The Vortex Lattice in Ginzburg-Landau Superconductors

TL;DR

This paper extends the Ginzburg-Landau vortex lattice theory to non-periodic, distorted, and three-dimensional vortex arrangements, providing comprehensive methods for calculating vortex lattices in various superconductor geometries and conditions.

Contribution

It generalizes Abrikosov's solution to include non-periodic, distorted, and 3D vortex configurations, applicable across all inductions and geometries.

Findings

Extended vortex lattice solutions to non-periodic and distorted arrangements.

Derived methods for vortex lattice computation in various superconductor geometries.
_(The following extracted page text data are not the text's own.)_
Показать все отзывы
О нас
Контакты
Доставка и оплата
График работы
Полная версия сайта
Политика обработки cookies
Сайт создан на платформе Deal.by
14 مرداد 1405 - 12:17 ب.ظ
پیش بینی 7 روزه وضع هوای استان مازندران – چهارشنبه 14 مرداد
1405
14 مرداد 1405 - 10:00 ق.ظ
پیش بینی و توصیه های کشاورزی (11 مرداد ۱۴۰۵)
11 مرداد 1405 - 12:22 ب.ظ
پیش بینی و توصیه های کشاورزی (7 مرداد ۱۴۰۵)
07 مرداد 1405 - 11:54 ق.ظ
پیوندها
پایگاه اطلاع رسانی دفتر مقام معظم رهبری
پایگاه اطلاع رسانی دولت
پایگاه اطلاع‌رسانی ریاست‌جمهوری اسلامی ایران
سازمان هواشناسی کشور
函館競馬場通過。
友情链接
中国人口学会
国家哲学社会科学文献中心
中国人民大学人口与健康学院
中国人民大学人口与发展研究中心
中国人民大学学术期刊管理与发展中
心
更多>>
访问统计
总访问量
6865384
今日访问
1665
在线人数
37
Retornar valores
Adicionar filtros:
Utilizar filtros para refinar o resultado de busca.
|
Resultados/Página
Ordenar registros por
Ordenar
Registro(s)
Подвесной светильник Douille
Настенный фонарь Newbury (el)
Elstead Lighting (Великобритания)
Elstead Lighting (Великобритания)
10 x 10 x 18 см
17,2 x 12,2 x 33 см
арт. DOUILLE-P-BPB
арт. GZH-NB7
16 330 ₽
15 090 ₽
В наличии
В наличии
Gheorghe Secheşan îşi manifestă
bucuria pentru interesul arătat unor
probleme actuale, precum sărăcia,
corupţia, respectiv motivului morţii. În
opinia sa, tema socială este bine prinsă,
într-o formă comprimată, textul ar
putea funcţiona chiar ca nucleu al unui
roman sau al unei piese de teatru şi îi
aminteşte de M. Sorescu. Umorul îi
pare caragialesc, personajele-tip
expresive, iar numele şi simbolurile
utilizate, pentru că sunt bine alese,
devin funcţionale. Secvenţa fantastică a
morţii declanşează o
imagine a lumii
Applicable to all magnetic inductions and Ginzburg-Landau parameters.

Abstract

Abrikosov's solution of the linearized Ginzburg-Landau theory describing a periodic lattice of vortex lines in type-II superconductors at large inductions, is generalized to non-periodic vortex arrangements, e.g., to lattices with a vacancy surrounded by relaxing vortices and to periodically distorted lattices that are needed in the nonlocal theory of elasticity of the vortex lattice. Generalizations to lower magnetic inductions and to three-dimensional arrangements of curved vortex lines are also given. Finally, it is shown how the periodic vortex lattice can be computed for bulk superconductors and for thick and thin films in a perpendicular field for all inductions B and Ginzburg-Landau parameters kappa.